Rum Müzakereci Andreas Mavroyannis “2017 yazında Crans Montana’da Türkiye Guterres paketindeki iki şeyi reddetti. Bunlar garantilerin kaldırılması ve Türk askerinin adadan çekilmesiydi. Bunlar, müzakerenin ilerlemesine olanak tanımayan tezlerdi” dedi.

Alihtia’nın haberine göre Mavroyannis sözde “Girne Belediyesi”nin dün gerçekleştirilen “Uluslararası Unsurun Kıbrıs Sorununun Adil Çözümüne Katkısı” konulu etkinliğinde yaptığı konuşmada “Kıbrıs sorununda çok zor bir dönemden geçiyoruz.  Durum çok çok trajik. Felaketin eşiğindeyiz.  Bize kalan tek şey de bu trajik olguları, insanlarımızın beklenti ve haklarını kısmen adalete erdirecek şekilde tersine çevirmek” dedi.

Mavroyannis Fileleftheros’un yayımlamakta olduğu Crans Montana tutanaklarını yorumlamak istemedi ancak şunları söyledi:

“2017 yazının en kritik anı, Genel Sekreter’in altı maddesi temelinde, kabul edilirse, Kıbrıs sorununun çözüm yoluna geri dönüşü olmayacak şekilde ilerlememiz için bir stratejik anlaşmaya varacak olmamızdı. Kim ne derse desin ortada bir gerçek var ki Türkiye bu altı maddelik paketten 2’sini, garantilerin kaldırılmasını ve Türk askerinin tamamen çekilmesini reddetti. O zaman müzakere devam edemeyecekti ve Genel Sekreter sonlandırdı.”

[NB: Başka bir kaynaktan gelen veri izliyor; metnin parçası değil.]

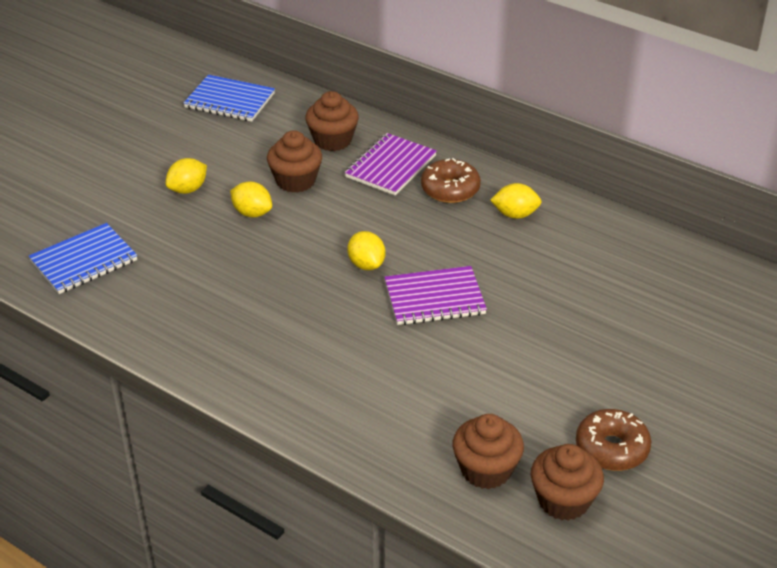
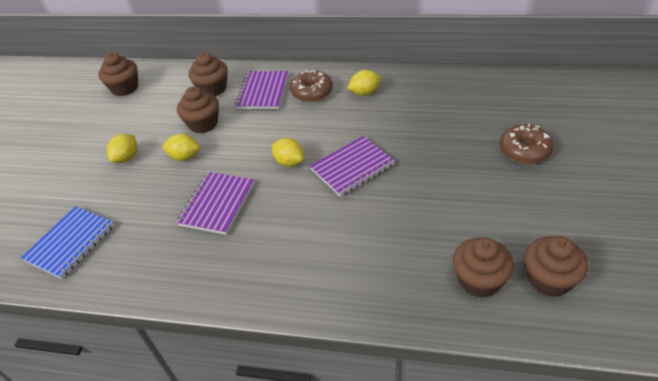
camera: 20 degrees left, 5 degrees up
(229, 101) = (125, 88): blue notebook -> brown cupcake
(257, 280) = (217, 204): none -> purple notebook
(611, 448) = (548, 225): brown donut -> brown donut (524, 150)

KKTC Cumhurbaşkanlığı’na Ersin Tatar’ın seçilmesinden sonra Türk tarafının müzakerelerin yeniden başlamasına şart koştuğu iki devlet çözümü ve egemen eşitlik tezine geçtiğini söyleyen Mavroyannis “Bu müzakere perspektiflerini havaya uçuruyor” ifadesini kullandı, devamla şunları söyledi:

“Maraş’ta toprakla ilgili, Kıbrıs Cumhuriyeti’nin deniz bölgelerinde ve diğer yerlerdeki durum kötüleşti.  Özellikle deniz bölgelerinde Kıbrıslı Türklerin hakları gerekçesi kullanılıyor ancak bunlar Türkiye’nin, Kıbrıs sorununun çözümü durumunda hiçbir şekilde ortadan kaybolmayacak talepleridir. Komşu ülkelerin haklarını sorgulama politikasıdır. Aynı modeli Ege’de de görüyoruz. Ancak bu saptama bizi çabayı terk etmeye sürüklememeli.”

Mavroyannis Genel Sekreter’in Kıbrıs için temsilci ataması konusuna değinirken “sıfatının tali öneme sahip olduğunu söyledi, “önemli olan, doğru yetkiye sahip olması, ‘oyunun kurallarını belirleyen, Türk ve Kıbrıs Türk taraflarının denetleyici rolünden ve belirlediği parametrelerden kaçamayacağı’ Güvenlik Konseyi kararlarıyla tutarlı hareket etmesidir” dedi.

“Kıbrıs sorununun çözümü için bin bir emek ile uzlaşmayı başardığımız iki bölgeli iki toplumlu federasyon zemininde kımıldamadan durmalıyız” diyen Mavroyannis şunları ekledi:

“Erdoğan’ın ve Tatar’ın söylediği gibi federasyon mantığının iflas ettiği mantığını kabul edemeyiz. En önemlisi de Güvenlik Konseyi kararlarında, 2014 Ortak açıklamasında ve Genel Sekreter’in 6 maddesinde var olan uzlaşılmış parametrelerde ısrar etmemizdir.”